In #359, we introduced an “OpenHistorical” family of fontstacks for map labels that pulls in Open Sans for the most common Western scripts and Unifont for everything else. Neither font is particularly attractive. This combination also lacks support for many of the historical scripts that we’re starting to expose in the vector tiles as part of #679. Imagine being able to navigate to Mesopotamia in the Bronze Age and see the names of places in both your language and cuneiform. Stuff like that would be an eye-opener in historical GIS. Unfortunately, our fontstack doesn’t cover cuneiform codepoints, so OpenHistoricalMap/openhistoricalmap-embed#8 draws a blank.

OpenStreetMap Americana used to piggyback off OpenHistorical but quickly outgrew it and created an alternative fontstack and toolchain, fontstack66, based on the Noto project.
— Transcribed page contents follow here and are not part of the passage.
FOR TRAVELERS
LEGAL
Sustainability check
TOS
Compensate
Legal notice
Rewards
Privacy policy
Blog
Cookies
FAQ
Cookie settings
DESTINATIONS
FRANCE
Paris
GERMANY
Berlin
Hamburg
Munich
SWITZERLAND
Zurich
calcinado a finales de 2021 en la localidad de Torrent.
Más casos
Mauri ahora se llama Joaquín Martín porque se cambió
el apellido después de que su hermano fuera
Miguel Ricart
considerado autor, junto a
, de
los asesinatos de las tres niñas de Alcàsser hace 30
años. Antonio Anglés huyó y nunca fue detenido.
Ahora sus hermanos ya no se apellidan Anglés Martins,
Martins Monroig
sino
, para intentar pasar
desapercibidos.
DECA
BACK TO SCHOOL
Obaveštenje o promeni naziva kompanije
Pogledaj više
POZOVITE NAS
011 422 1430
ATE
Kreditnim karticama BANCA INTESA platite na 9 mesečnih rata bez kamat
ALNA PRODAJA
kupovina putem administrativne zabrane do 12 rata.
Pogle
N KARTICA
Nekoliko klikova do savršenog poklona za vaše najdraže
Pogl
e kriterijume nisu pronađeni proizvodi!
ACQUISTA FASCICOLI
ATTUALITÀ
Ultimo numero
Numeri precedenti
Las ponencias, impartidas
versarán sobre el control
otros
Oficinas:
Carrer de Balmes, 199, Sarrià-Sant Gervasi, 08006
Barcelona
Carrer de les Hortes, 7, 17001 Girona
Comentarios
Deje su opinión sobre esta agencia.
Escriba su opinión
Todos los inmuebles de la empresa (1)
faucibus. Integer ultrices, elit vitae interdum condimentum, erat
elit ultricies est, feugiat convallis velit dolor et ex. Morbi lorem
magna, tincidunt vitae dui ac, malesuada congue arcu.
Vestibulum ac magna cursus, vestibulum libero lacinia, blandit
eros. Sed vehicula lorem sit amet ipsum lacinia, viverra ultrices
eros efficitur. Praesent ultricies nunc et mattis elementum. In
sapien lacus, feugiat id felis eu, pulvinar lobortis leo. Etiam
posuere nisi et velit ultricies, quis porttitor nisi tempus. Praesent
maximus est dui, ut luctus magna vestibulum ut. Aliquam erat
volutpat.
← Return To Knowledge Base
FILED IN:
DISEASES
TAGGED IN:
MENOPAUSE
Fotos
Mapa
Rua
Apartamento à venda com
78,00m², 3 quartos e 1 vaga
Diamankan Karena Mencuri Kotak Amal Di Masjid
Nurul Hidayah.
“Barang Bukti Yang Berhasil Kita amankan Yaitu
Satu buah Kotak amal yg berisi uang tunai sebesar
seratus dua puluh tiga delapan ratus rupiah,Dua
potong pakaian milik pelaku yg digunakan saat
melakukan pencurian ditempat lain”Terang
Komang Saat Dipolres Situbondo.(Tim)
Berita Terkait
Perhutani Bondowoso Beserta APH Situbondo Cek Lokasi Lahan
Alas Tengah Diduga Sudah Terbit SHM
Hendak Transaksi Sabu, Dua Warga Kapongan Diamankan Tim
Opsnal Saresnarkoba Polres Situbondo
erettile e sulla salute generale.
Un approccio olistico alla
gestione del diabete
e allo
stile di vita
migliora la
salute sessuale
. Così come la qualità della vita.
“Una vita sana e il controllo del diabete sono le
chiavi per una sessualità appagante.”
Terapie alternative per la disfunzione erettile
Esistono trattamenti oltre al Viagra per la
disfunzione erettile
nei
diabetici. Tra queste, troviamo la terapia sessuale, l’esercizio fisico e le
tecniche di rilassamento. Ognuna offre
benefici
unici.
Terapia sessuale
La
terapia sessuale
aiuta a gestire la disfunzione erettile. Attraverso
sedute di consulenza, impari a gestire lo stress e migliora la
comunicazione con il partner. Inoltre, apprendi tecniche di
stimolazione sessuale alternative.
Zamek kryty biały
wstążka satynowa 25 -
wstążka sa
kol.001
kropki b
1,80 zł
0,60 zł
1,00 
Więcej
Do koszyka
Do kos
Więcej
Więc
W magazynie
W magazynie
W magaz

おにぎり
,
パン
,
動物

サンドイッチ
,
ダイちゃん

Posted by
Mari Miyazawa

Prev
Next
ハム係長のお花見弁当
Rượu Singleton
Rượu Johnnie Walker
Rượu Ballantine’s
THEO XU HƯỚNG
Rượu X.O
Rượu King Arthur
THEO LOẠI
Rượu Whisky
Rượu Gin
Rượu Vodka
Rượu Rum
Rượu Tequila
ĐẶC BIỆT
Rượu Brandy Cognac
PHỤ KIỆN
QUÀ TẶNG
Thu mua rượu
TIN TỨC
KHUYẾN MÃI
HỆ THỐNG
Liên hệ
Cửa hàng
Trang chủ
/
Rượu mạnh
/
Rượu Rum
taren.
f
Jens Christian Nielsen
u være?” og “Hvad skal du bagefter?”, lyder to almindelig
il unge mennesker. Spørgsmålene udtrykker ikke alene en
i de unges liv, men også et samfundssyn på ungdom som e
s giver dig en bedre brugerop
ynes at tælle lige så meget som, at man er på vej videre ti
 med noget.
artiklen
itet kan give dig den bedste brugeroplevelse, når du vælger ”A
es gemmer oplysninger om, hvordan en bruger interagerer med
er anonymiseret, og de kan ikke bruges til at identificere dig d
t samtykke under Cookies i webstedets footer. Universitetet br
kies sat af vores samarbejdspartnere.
The various fonts under the Noto umbrella add up to much wider Unicode coverage than Unifont, and they all look pretty attractive compared to Unifont. We could fork fontstack66 and supplement it with the extra Noto fonts we care about, then configure the site to publish that fork alongside the map-styles repository (from which we currently serve up font PBFs).

Any support for historical writing systems would require a change being discussed in maplibre/maplibre-gl-js#4550 to request glyph PBFs for codepages above U+FFFF.

1ec5 commented 1 month ago

We could fork fontstack66 and supplement it with the extra Noto fonts we care about

The default configuration already includes some non-BMP codepoint ranges, but we’d need to add some more fonts like Noto Anatolian Hieroglyphs and Noto Cuneiform that probably wouldn’t make a ton of sense for OSM Americana to serve from their domain. After adding the fonts to the configuration, we’d configure GitHub Pages to publish to openhistoricalmap.org similar to how the map-styles repository gets published. Apart from that, I don’t anticipate needing to manage a fork as part of the main deployment process. It would be the same level of maintenance overhead as openhistoricalmap-embed, if not less.